By Guy, bkk (27th December 2011)
My wife and I were bank approved on a townhouse mortgage here in Salaya and were planning to go to closing within two weeks when the floods came. Fortunately, the new development hasn't been flooded, but the bank is under 80 cm of water and access to the property, which lies along Boromratchonani Hwy 338, is closed for at least 2-3 weeks more.
We plan to go ahead with our purchase, but I wonder how many others will decide to back out of such deals and opt for condo purchases 3 or more stories above the ground.
It is obvious to me that we in the western suburbs have been deliberately sacrificed to save downtown Bangkok. The water is coming from the Maha Suwas canal and not the north. I can't speak for how the average Thai feels about it, but I am feeling quite bitter that we, who have been surrounded by meter high flood waters for more than two weeks, have been deemed expendable.
Personally, I hope that Victory Monument DOES flood, so Bangkokians can get a taste of what we have been going through.
By Don Johnson, Salaya (11th November 2011)
It may disappoint you to know that the majority of the houses in the housing projects in Nonthaburi aren't flood damaged. They're just cut off from the main roads due to flooding which is why people have evacuated. As soon as the waters go down, everyone will return to their un-damaged houses without the need to hire plumbers, plasterers and electricians.
If floodwaters start surrounding Bangkok condos at the depth of 1m+ then you can bet the units inside them will quickly be evacuated, too. In fact, it's already started happening on a small and voluntary scale.

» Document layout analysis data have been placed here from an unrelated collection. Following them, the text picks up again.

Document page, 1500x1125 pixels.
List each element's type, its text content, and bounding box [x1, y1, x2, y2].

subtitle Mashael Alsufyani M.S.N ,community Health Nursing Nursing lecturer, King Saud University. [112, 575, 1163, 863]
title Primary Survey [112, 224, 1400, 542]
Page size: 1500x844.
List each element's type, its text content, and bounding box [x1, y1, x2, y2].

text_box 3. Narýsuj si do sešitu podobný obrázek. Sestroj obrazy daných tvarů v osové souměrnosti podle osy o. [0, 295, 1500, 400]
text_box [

Whether you're in a condo or a house, 1m of water surrounding the immediate area is enough to send most people running for the hills, even if there is no specific property damage or an implied threat of such damage occurring.

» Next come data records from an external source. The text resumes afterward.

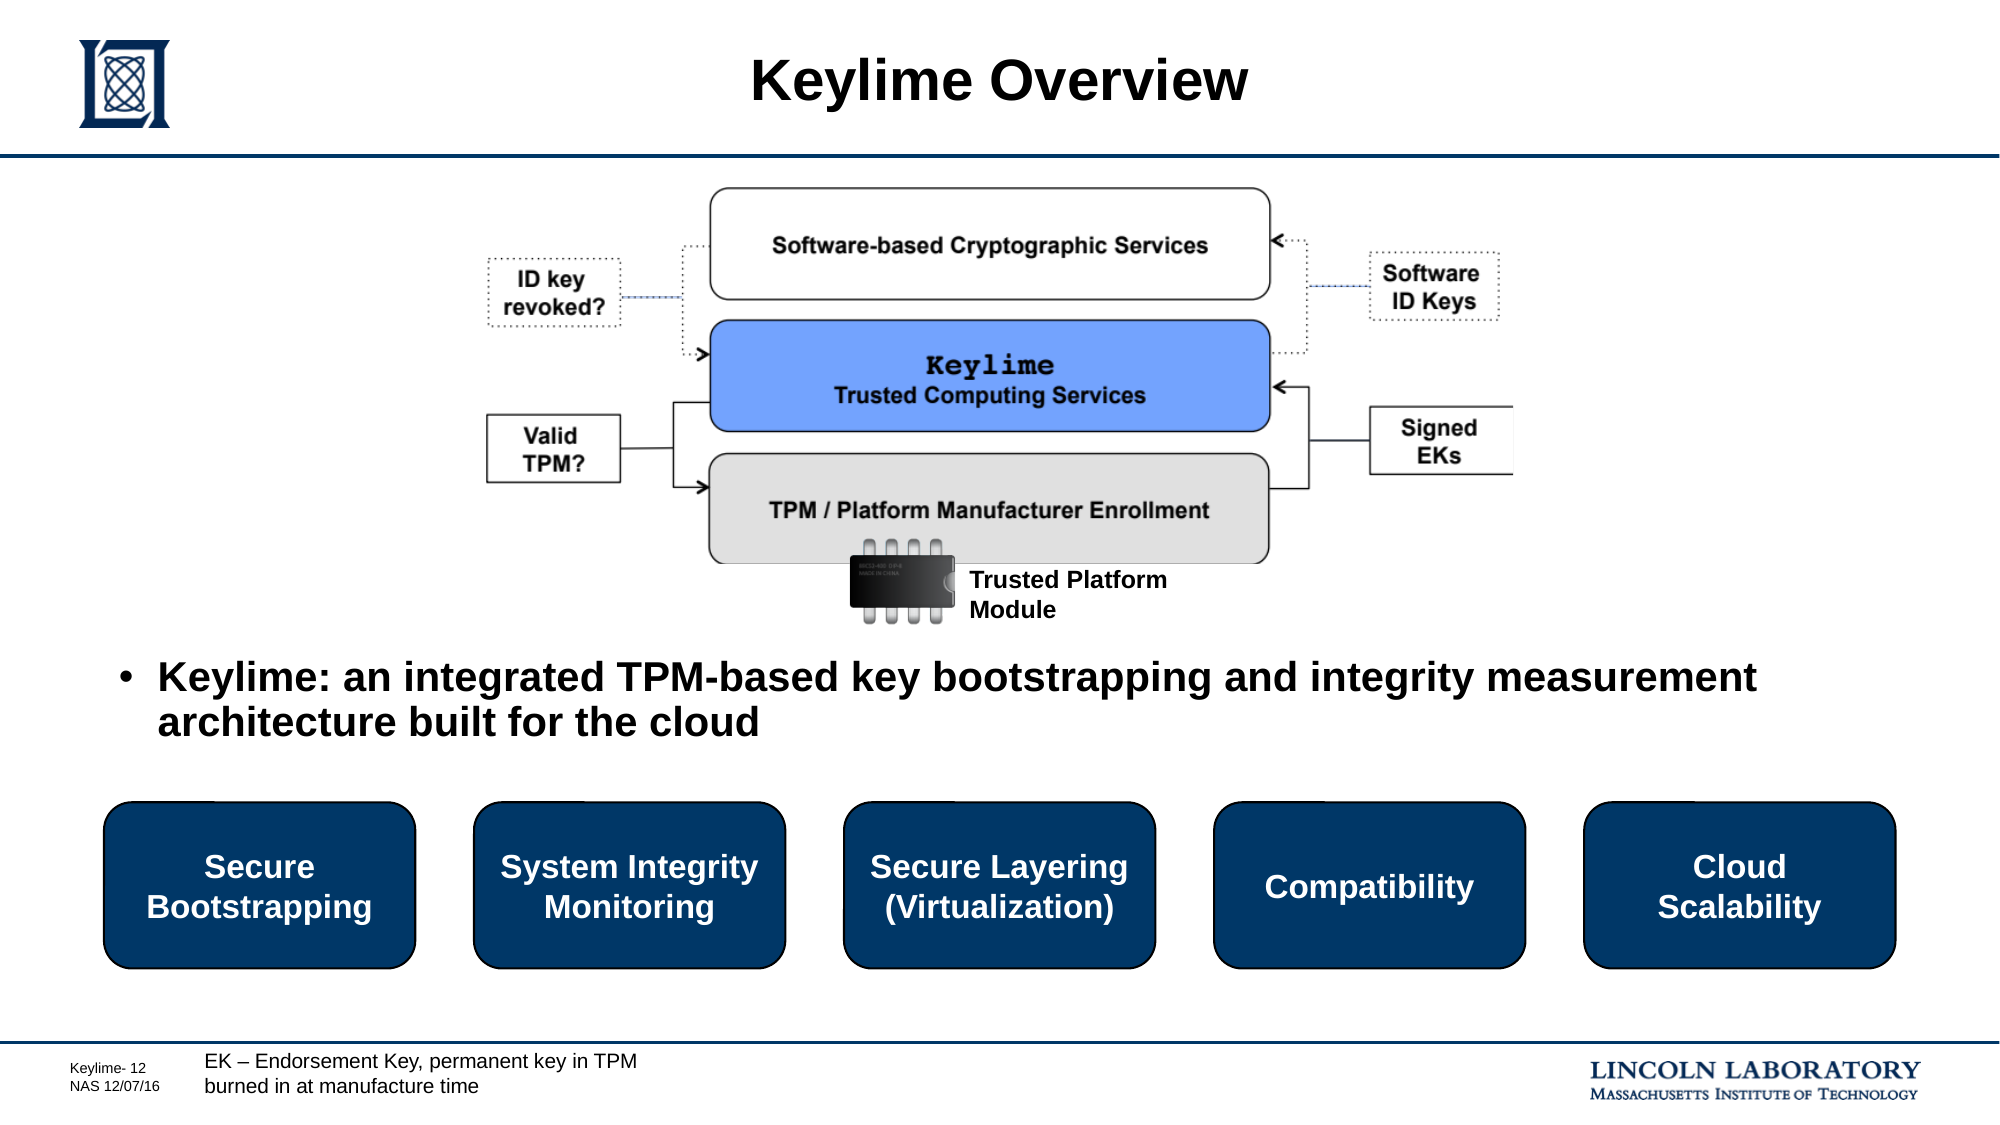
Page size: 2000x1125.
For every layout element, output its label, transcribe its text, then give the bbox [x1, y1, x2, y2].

text_box Cloud Scalability [1584, 802, 1896, 969]
text_box Secure Layering (Virtualization) [844, 802, 1156, 969]
picture [1588, 1061, 1921, 1100]
text_box Compatibility [1214, 802, 1526, 969]
picture [485, 186, 1514, 565]
text_box System Integrity Monitoring [473, 802, 786, 969]
text_box Secure Bootstrapping [103, 802, 416, 969]
text_box EK – Endorsement Key, permanent key in TPM burned in at manufacture time [189, 1040, 659, 1106]
list Keylime: an integrated TPM-based key bootstrapping and integrity measurement architecture built for the cloud [103, 648, 1896, 796]
picture [79, 40, 170, 128]
title Keylime Overview [205, 16, 1794, 151]
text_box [835, 514, 1205, 649]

I live in a house in Nonthaburi and I've had several almost-gloating messages from people I know saying how glad they are to have chosen a condo and not a house, coupled with references about how they've always felt that living lower than 4 meters above the ground in Thailand was a bad idea.

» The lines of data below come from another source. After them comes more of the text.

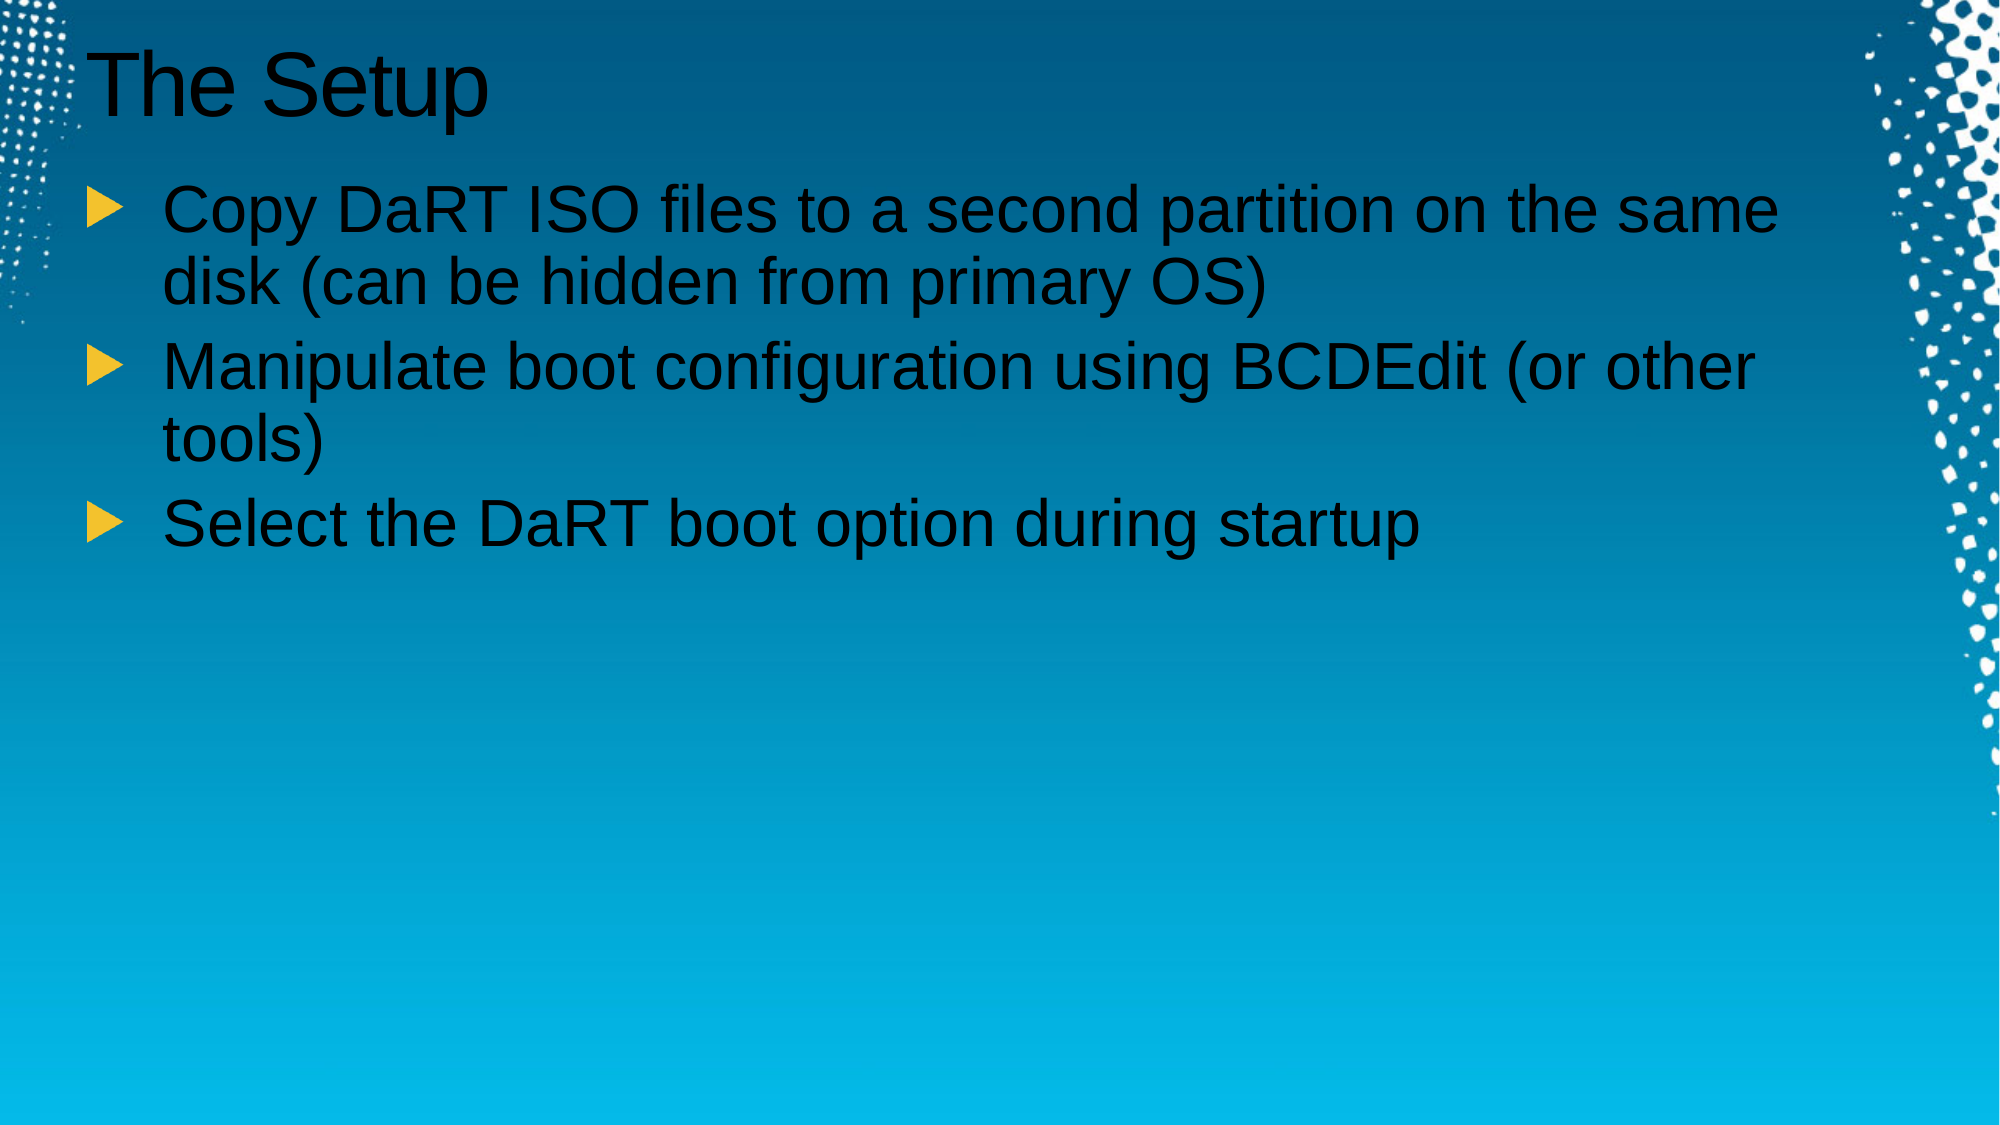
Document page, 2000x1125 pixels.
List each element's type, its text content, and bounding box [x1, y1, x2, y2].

picture [1995, 582, 2000, 595]
picture [30, 14, 40, 23]
picture [1930, 291, 1941, 297]
picture [47, 0, 57, 10]
picture [6, 97, 12, 105]
picture [33, 88, 42, 97]
picture [1938, 122, 1950, 133]
picture [1969, 625, 1985, 642]
picture [29, 27, 38, 38]
picture [1942, 465, 1958, 483]
picture [9, 84, 15, 91]
picture [1983, 404, 1992, 414]
picture [1984, 349, 1992, 357]
picture [1925, 141, 1935, 155]
picture [1919, 367, 1930, 378]
picture [0, 155, 5, 163]
picture [3, 10, 11, 18]
picture [1917, 308, 1929, 326]
picture [1935, 431, 1946, 449]
picture [1932, 235, 1943, 241]
picture [1978, 517, 1987, 527]
picture [1915, 109, 1924, 119]
picture [88, 502, 121, 541]
picture [43, 42, 49, 53]
picture [1946, 155, 1961, 167]
picture [56, 47, 64, 55]
picture [1968, 481, 1978, 492]
picture [1979, 657, 1995, 676]
picture [1926, 344, 1939, 358]
picture [1988, 547, 2000, 561]
picture [1980, 460, 1987, 469]
picture [28, 42, 36, 53]
picture [1929, 27, 1945, 45]
picture [33, 116, 40, 124]
picture [1988, 691, 2000, 709]
picture [1945, 213, 1955, 220]
picture [1963, 278, 1976, 291]
picture [1955, 557, 1965, 573]
picture [33, 0, 42, 10]
picture [1952, 502, 1967, 516]
picture [1993, 321, 2000, 339]
picture [42, 31, 53, 39]
picture [1953, 301, 1962, 312]
picture [1992, 438, 2000, 448]
picture [1942, 269, 1953, 276]
picture [41, 59, 48, 67]
picture [45, 16, 55, 24]
picture [1963, 589, 1976, 607]
picture [1973, 368, 1982, 380]
picture [1935, 177, 1945, 189]
picture [1981, 604, 2000, 620]
picture [1991, 747, 2000, 765]
picture [1948, 413, 1958, 424]
picture [1941, 324, 1952, 332]
picture [1963, 335, 1972, 344]
picture [1922, 200, 1934, 207]
picture [1889, 152, 1901, 166]
picture [17, 129, 23, 136]
picture [26, 57, 34, 68]
picture [24, 72, 32, 79]
picture [1963, 535, 1977, 550]
picture [1914, 164, 1923, 177]
picture [16, 143, 21, 151]
picture [1957, 187, 1971, 200]
picture [18, 0, 29, 6]
picture [10, 69, 17, 78]
picture [1970, 426, 1980, 436]
picture [34, 101, 43, 111]
picture [1935, 0, 2000, 306]
picture [1950, 359, 1960, 366]
picture [1994, 382, 2000, 391]
picture [1946, 525, 1956, 533]
picture [1974, 683, 1985, 694]
picture [1958, 445, 1968, 460]
picture [1972, 570, 1986, 583]
picture [38, 74, 47, 80]
picture [1991, 637, 2000, 652]
picture [54, 76, 60, 83]
picture [11, 55, 21, 64]
title The Setup [85, 37, 1914, 138]
picture [55, 62, 62, 69]
picture [1982, 714, 1993, 729]
picture [0, 40, 9, 45]
picture [88, 345, 121, 384]
picture [16, 22, 23, 34]
picture [1990, 492, 2000, 505]
picture [0, 24, 9, 33]
picture [31, 131, 37, 138]
picture [1920, 257, 1932, 264]
picture [1955, 246, 1965, 256]
list Copy DaRT ISO files to a second partition on the same disk (can be hidden from primary OS) Manipulate boot configuration using BCDEdit (or other tools) Select the DaRT boot option during startup [87, 174, 1917, 571]
picture [1921, 0, 1934, 8]
picture [13, 41, 25, 49]
picture [1928, 399, 1939, 415]
picture [88, 187, 121, 226]
picture [58, 32, 66, 41]
picture [1972, 312, 1985, 322]
picture [18, 13, 26, 19]
picture [1935, 379, 1948, 391]
picture [1960, 392, 1970, 403]
picture [1925, 87, 1941, 99]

Well, maybe so, but what if next year Bangkok experiences it's worst earthquake crisis in x years and all the condos come crashing down? Don't think it could happen? Neither did the Japanese. That didn't stop a once-in-150-years event from occurring and devastating a huge area, though. There is no absolute defense against mother nature. If she decides to come after you, she'll get you, regardless of where you live.
Bangkok has a ridiculous oversupply of condos and this crisis isn't going to make a dent in it.
My advice to would-be condo hunters is that if you're thinking of renting or buying a condo, take your time and don't make any rash decisions. It's a buyers market and it always will be.
By Cynical, Nonthaburi (8th November 2011)
It's not only cheap build homes that are suffering. I know one Thai guy who recently bought a 15 million baht house on a swanky new moobarn development. The flood is almost up to the second floor now. I know one can't fight Mother Nature, but you don't really expect problems of this magnitude with a 15 million baht house that's barely six months old.
It's going to be very interesting to see how property sales go in certain areas. I mean - who would want to buy a house in Pathum Thani or Nonthaburi at the moment?
By philip, (6th November 2011)
"And even if the water miraculously went down tomorrow, then where will you find a plumber, electrician and plasterer? These people are going to be in big demand!"
I had to chuckle at that line Neil. These people are nigh on impossible to find anyway. Floods or no floods. It took me six months to find a bloke to hang a dozen pictures on a wall.